§ **学習用本文**:
^^^^^^^^^^^^^^^^

『第603話』 【うがいと手洗い方法】衛生面配慮し効果的に

「学校や公共機関などのトイレで手を洗うしぐさを見ていると、不衛生極まりないと思っている。改善する方法や手を洗うときの心掛けについて知りたい」と、読者から相談があった。

鼻腔(びくう)内でとらえられた汚れ、ウイルスなどの雑菌は咽喉(いんこう)の奥に向かって流れていく。これが長い時間、粘膜に留まれば、ウイルスが細胞内に入り込んで増殖する機会を増やすことになる。

うがい薬=含嗽(がんそう)剤=には、感染症の予防と殺菌消毒を目的としたポピドンヨード製剤と炎症を抑えるアズレンスルホン酸ナトリウムを含有する薬があるので、目的に応じて使い分けが必要だ。

ポピドンヨード製剤であれば、2~4ミリリットル(正確には3ミリリットル)をコップに入れ、コップ3分の1(約60ミリリットル)まで水道水を加える。これで20倍に薄まる。

^^^^^^^^^^^^^^^^

保存済み項目:

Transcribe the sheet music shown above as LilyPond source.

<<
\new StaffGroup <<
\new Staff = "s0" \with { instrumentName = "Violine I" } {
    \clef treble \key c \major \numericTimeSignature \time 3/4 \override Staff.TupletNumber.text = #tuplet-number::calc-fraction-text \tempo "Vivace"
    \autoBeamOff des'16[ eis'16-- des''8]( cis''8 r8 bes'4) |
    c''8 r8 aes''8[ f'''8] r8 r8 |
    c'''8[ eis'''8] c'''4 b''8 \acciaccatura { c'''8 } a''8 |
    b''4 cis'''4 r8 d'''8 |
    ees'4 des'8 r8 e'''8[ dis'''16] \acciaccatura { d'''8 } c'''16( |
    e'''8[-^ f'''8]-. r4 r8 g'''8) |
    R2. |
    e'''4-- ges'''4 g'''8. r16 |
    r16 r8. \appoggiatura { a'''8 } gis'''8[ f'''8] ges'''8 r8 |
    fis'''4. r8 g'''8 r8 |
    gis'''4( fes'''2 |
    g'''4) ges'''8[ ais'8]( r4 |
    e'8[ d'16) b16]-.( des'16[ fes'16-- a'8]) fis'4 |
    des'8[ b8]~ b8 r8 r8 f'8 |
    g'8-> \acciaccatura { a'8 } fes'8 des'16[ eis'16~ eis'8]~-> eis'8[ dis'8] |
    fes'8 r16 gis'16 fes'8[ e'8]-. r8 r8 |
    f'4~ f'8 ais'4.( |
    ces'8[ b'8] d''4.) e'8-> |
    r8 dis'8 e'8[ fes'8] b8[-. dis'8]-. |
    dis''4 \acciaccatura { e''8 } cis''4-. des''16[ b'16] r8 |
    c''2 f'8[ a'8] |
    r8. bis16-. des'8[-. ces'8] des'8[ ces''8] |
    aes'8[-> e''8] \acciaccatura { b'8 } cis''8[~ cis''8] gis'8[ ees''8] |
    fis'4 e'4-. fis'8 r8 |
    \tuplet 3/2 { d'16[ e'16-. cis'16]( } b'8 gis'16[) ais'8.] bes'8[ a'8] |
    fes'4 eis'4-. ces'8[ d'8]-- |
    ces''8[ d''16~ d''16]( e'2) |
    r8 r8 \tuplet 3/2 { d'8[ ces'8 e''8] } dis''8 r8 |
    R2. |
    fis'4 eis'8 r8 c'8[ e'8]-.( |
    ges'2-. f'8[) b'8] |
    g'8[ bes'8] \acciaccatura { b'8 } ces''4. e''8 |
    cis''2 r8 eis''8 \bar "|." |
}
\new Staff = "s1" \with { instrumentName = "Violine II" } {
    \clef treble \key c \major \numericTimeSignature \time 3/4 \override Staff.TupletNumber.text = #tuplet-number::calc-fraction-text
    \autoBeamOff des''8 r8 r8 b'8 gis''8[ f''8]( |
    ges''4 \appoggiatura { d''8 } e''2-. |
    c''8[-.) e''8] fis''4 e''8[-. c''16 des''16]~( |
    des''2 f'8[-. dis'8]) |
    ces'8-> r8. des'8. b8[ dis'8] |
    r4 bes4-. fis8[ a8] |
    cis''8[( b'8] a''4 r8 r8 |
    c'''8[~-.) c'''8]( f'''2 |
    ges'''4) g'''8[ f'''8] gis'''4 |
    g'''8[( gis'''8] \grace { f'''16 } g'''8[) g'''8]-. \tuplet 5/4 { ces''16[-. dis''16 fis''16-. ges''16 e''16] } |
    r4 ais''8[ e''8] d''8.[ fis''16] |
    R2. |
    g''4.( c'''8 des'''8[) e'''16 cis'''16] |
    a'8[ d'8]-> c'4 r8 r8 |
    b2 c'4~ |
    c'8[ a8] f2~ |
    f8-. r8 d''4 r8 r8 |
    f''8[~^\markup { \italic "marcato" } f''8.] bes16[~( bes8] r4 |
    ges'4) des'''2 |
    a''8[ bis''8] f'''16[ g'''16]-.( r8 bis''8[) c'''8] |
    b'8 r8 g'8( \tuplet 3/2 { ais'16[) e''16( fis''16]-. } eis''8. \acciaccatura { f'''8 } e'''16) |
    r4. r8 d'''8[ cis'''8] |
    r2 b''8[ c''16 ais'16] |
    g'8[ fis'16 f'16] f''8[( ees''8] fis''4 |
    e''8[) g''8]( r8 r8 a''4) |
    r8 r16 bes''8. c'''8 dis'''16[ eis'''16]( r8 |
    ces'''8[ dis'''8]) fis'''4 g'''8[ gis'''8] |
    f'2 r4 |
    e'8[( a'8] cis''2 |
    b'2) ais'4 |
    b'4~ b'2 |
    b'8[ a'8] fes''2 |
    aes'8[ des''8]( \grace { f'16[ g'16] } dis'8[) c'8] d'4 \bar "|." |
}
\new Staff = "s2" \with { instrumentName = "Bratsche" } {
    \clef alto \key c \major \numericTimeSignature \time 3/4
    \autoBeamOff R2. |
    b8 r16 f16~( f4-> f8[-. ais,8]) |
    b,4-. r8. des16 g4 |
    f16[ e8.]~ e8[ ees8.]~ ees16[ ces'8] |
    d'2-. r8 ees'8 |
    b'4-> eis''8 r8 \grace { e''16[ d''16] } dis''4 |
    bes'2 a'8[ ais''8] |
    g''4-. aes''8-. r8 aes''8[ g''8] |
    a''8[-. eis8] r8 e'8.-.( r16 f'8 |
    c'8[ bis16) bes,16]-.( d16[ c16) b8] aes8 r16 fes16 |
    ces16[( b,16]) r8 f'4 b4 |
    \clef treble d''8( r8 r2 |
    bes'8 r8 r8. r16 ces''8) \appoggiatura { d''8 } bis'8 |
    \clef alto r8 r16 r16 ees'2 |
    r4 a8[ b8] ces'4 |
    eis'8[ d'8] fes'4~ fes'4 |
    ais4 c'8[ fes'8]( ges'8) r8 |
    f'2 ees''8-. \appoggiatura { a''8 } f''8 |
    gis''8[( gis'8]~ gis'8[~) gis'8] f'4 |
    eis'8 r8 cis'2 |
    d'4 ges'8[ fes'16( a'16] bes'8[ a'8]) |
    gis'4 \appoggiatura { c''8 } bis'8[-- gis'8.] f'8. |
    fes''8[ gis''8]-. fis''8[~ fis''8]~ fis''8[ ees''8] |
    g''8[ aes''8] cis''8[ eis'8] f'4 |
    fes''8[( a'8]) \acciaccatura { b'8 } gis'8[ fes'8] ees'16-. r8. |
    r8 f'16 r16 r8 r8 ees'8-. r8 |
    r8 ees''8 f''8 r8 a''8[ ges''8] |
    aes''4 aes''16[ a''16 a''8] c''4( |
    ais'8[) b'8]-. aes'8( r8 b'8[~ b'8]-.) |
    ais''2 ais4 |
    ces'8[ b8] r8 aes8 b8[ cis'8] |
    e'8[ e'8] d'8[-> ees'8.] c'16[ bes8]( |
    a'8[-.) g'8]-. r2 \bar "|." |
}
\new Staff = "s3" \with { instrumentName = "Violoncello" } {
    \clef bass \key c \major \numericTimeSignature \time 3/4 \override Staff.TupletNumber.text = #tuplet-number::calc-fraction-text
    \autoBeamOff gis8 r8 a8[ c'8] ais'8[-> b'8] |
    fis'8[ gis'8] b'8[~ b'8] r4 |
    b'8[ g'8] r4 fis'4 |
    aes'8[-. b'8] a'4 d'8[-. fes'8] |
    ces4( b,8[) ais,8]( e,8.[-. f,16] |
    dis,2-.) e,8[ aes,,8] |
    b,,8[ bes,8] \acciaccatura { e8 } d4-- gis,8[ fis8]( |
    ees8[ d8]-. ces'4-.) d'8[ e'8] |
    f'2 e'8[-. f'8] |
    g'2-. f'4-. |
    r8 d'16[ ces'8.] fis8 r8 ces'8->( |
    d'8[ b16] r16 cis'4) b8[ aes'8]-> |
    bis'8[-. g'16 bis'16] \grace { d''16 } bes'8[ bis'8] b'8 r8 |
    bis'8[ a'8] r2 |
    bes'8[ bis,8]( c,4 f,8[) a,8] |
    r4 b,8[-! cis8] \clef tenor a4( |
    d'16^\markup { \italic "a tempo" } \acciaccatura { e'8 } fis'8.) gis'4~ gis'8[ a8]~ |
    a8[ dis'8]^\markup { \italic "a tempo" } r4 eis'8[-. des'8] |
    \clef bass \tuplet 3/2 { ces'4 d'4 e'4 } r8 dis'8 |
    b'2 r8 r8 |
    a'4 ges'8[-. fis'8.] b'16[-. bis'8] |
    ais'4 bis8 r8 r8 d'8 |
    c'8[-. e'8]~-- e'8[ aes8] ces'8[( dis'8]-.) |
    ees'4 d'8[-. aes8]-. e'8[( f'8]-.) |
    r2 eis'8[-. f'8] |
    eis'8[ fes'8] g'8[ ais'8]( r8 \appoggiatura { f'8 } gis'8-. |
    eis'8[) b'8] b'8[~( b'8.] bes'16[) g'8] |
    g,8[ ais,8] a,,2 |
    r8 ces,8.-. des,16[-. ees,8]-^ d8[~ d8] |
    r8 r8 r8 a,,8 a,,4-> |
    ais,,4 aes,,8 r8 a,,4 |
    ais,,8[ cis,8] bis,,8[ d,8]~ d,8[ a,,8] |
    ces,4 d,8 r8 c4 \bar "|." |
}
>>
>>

^^^^^^^^^^^^^^^^

§ **実施事項**:
- A) うがいと手洗いの記事について、次の問いに答えてください。
(i) 鼻腔内でとらえられた汚れやウイルスなどの雑菌は、どこに向かって流れていくとされていますか。
(ii) 炎症を抑えるうがい薬に含有される成分として挙げられているものは何ですか。
(iii) ポピドンヨード製剤を記事の手順で水道水に加えると、何倍に薄まりますか。
- B) うがいと手洗いの記事のうち、「鼻腔(びくう)内でとらえられ」で始まり「える。これで20倍に薄まる。」までの部分を、一字一句変えずに書き写してください。

§ **解答一覧**:
- A)
(i) 咽喉の奥
(ii) アズレンスルホン酸ナトリウム
(iii) 20倍

- B)
鼻腔(びくう)内でとらえられた汚れ、ウイルスなどの雑菌は咽喉(いんこう)の奥に向かって流れていく。これが長い時間、粘膜に留まれば、ウイルスが細胞内に入り込んで増殖する機会を増やすことになる。

うがい薬=含嗽(がんそう)剤=には、感染症の予防と殺菌消毒を目的としたポピドンヨード製剤と炎症を抑えるアズレンスルホン酸ナトリウムを含有する薬があるので、目的に応じて使い分けが必要だ。

ポピドンヨード製剤であれば、2~4ミリリットル(正確には3ミリリットル)をコップに入れ、コップ3分の1(約60ミリリットル)まで水道水を加える。これで20倍に薄まる。